ASGA is confident its members and other industry professionals will come together and support the industry as always.

“This industry comes together good times or bad and I don’t think that’s been changed by COVID-19,” Ashton said.

“I think that’s just the natural Alberta aggregate community ethic. These guys are all extensively in competition with each other, for sure, these guys are bidding against each other for jobs. But at the same time these guys get together routinely and work towards the betterment of the industry and the betterment of the province. And ASGA is the venue as which that usually happens.”

Ashton said at a board meeting you may see different companies with several employees working together for solutions for the industry. In committee meetings on safety, environmental concerns, truck registration, you’ll see competitors putting business aside, leaving it at the door, and working towards a better province and a better industry.

“COVID-19 hasn’t changed that mindset. It existed well before COVID-19 came to Alberta,” said Ashton. “These guys are resilient. Some of these guys have worked through challenging times in the past and I believe they will remain resilient.

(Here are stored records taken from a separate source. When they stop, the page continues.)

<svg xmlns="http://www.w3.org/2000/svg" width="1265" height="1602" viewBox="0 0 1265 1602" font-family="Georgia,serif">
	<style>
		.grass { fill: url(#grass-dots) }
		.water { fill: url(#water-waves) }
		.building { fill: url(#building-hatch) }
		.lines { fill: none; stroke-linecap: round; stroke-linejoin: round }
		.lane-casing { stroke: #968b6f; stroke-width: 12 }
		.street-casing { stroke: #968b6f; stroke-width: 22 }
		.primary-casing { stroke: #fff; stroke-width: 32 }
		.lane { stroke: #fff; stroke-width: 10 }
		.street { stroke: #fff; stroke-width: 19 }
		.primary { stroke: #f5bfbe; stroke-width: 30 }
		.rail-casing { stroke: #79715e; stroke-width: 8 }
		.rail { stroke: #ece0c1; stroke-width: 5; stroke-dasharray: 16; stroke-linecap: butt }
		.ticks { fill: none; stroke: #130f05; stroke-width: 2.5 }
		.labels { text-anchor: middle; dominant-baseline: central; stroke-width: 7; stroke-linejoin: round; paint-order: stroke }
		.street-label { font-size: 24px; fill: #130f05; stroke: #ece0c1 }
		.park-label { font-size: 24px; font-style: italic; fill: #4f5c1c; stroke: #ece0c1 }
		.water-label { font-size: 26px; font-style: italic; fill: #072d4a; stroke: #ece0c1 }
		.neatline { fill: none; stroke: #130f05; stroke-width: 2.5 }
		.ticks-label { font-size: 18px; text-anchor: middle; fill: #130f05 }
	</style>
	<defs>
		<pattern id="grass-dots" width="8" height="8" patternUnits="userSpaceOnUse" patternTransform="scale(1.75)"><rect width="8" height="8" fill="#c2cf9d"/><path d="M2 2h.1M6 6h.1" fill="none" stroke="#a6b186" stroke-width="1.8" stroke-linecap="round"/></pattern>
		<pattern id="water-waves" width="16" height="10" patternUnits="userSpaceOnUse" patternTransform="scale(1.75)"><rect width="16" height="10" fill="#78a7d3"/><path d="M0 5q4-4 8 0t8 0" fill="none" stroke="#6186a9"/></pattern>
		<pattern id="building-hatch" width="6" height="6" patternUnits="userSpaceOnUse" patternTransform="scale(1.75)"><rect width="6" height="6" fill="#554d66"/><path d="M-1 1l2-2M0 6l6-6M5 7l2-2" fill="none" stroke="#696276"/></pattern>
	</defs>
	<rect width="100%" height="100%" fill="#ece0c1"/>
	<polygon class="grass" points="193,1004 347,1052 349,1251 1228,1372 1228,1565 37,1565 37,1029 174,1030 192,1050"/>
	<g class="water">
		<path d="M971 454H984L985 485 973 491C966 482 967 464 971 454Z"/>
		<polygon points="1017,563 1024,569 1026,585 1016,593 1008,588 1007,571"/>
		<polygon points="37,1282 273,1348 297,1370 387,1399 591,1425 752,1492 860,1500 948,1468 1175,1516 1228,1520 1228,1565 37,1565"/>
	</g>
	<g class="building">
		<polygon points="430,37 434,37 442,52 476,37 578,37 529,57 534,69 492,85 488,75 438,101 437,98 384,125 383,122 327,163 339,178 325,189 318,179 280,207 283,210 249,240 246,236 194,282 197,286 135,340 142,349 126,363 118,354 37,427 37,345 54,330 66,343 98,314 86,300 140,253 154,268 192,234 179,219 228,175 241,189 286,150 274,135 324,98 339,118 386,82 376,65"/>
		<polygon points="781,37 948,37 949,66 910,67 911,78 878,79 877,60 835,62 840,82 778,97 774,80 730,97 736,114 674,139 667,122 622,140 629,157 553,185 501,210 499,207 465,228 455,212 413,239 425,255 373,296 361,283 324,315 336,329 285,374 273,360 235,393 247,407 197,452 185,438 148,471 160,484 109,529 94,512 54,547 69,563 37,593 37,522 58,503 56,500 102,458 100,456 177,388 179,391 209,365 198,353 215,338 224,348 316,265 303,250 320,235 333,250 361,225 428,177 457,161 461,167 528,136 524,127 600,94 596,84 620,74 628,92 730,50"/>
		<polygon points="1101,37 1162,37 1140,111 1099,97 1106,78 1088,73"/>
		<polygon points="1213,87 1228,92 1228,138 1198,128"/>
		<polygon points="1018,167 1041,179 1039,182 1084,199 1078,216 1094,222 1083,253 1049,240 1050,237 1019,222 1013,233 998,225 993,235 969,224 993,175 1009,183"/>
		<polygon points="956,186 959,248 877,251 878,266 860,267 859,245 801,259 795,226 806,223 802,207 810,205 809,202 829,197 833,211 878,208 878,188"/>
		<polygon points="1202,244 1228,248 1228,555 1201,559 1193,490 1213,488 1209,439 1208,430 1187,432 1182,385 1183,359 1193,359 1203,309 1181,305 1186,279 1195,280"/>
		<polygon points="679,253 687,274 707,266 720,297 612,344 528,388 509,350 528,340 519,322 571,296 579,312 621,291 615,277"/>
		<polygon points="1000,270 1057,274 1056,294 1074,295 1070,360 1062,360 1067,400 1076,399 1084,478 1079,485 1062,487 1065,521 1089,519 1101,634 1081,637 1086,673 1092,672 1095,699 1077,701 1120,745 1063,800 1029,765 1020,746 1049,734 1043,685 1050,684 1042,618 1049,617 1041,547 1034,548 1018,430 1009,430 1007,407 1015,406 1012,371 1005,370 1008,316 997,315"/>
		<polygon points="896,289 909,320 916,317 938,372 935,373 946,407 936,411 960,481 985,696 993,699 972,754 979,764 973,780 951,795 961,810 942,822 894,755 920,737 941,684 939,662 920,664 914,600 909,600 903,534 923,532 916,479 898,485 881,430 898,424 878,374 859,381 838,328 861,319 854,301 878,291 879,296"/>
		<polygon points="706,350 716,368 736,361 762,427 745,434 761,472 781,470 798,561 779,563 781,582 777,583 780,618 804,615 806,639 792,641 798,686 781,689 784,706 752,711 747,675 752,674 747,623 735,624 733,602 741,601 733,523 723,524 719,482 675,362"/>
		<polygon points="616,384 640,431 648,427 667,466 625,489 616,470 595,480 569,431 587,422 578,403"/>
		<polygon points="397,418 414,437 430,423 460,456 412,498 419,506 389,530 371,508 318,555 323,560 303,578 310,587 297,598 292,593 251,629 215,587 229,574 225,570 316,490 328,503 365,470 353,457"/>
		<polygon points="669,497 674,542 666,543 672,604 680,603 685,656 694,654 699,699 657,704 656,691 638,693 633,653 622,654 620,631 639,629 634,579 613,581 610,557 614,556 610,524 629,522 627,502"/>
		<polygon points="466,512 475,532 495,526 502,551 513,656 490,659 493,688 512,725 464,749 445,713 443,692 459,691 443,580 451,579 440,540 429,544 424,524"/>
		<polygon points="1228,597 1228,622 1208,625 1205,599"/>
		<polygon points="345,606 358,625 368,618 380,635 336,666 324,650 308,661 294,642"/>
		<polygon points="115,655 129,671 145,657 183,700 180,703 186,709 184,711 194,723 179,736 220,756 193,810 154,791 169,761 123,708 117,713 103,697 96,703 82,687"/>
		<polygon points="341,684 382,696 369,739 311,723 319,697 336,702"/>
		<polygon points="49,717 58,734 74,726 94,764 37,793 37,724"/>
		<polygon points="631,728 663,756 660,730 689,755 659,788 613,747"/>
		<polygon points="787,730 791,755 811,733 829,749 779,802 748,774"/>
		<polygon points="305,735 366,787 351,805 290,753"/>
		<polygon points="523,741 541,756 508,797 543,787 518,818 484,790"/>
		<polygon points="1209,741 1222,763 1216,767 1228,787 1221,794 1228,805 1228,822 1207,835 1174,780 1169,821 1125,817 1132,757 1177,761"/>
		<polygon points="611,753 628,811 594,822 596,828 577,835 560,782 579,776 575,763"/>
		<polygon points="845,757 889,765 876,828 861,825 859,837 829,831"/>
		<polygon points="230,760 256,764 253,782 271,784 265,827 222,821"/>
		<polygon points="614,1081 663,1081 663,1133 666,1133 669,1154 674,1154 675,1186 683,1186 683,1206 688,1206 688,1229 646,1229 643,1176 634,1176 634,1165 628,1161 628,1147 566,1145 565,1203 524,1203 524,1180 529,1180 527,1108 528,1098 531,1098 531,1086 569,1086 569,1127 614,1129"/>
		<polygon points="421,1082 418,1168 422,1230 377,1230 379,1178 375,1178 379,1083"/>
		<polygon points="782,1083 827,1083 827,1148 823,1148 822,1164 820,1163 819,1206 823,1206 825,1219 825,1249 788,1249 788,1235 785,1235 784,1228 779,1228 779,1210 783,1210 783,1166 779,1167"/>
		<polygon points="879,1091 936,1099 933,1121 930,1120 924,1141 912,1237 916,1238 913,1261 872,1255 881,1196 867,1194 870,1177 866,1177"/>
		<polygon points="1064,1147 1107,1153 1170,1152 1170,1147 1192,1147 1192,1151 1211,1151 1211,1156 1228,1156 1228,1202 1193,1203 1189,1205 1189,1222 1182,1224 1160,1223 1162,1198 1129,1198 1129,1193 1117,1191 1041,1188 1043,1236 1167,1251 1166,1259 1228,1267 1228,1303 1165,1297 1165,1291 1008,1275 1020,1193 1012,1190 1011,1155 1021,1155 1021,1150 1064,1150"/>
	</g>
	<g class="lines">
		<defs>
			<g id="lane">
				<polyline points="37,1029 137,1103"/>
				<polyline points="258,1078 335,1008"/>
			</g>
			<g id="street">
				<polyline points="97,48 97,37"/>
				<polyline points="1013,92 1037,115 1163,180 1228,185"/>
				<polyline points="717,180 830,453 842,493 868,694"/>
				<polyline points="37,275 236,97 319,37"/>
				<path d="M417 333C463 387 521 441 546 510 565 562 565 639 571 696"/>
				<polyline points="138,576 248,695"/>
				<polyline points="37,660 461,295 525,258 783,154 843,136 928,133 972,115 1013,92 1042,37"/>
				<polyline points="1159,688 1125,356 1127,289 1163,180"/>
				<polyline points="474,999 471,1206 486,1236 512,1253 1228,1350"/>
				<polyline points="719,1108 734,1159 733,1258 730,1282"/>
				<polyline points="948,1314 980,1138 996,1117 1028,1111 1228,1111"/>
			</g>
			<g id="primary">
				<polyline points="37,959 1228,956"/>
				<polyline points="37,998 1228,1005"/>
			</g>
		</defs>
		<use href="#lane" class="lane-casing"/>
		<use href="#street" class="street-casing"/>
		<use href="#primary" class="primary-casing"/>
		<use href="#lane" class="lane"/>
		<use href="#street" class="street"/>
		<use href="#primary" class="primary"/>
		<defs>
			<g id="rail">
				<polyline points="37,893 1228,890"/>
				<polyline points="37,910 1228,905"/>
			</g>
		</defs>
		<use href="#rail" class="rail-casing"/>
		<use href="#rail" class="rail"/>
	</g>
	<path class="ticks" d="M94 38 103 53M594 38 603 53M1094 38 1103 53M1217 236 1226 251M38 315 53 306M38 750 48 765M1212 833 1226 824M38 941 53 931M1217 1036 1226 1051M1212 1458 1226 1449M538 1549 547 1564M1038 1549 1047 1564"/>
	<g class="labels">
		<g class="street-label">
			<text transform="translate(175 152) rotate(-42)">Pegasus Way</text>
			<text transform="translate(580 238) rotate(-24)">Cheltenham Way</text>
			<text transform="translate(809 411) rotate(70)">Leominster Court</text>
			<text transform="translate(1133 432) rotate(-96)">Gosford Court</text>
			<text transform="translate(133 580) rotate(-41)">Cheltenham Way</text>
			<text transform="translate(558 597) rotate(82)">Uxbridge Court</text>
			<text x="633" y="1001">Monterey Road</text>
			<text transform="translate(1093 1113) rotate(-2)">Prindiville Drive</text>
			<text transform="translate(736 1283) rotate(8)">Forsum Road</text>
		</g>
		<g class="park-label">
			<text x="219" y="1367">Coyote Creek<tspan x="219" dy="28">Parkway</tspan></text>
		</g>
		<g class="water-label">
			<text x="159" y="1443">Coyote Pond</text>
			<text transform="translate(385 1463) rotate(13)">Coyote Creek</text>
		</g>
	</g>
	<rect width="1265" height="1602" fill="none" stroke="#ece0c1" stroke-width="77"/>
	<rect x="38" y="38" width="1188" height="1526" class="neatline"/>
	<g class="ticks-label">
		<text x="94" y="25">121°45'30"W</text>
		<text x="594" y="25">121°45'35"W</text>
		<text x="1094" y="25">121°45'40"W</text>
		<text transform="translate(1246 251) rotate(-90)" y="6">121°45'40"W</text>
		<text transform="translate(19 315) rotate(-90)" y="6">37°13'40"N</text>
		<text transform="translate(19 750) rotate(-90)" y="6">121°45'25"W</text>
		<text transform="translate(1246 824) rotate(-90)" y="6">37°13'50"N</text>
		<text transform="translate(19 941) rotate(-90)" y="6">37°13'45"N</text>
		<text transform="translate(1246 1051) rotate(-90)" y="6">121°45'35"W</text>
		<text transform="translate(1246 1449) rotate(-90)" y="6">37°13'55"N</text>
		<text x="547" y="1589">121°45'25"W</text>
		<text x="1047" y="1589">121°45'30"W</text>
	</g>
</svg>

We’re still classified as an essential service and we still have a community to serve, a province to serve, and these guys are getting ready to do that.”

As far as events go, ASGA finished its season shortly before COVID-19 concerns caused other industries forced to cancel or postpone their events. ASGA recently held its annual convention and its regional Red Deer Breakfast.

“We got our convention done, our regional Red Deer Breakfast done—and then this hit,” he said. “We don’t really do events in the summer or early fall because that’s when things are going on in pits. We’re starting to look at contingency plans for our fall events and whether or not we can hold them. At this point it’s best thought viewed as 50/50.”

Ashton said ASGA is doing what it can to help itself and the industry stop the spread of COVID-19.

“ASGA’s role in situations like this is to advise, and that’s what we’re doing. We provide resources, or advise with existing resources. Our initiative to date has been to provide easy to follow, accessible advice for safe worksite routines,” he said, adding that a lot of pits are planned to start up again in the next three weeks or so, and ASGA wants to make sure it and the industry is not a source of an outbreak.

“The nature of gravel pits makes it harder for that type of thing to happen because we are never working shoulder-to-shoulder in gravel pit operations. People are in machines. Usually quite a distance apart. But that doesn’t mean we should not be vigilant.”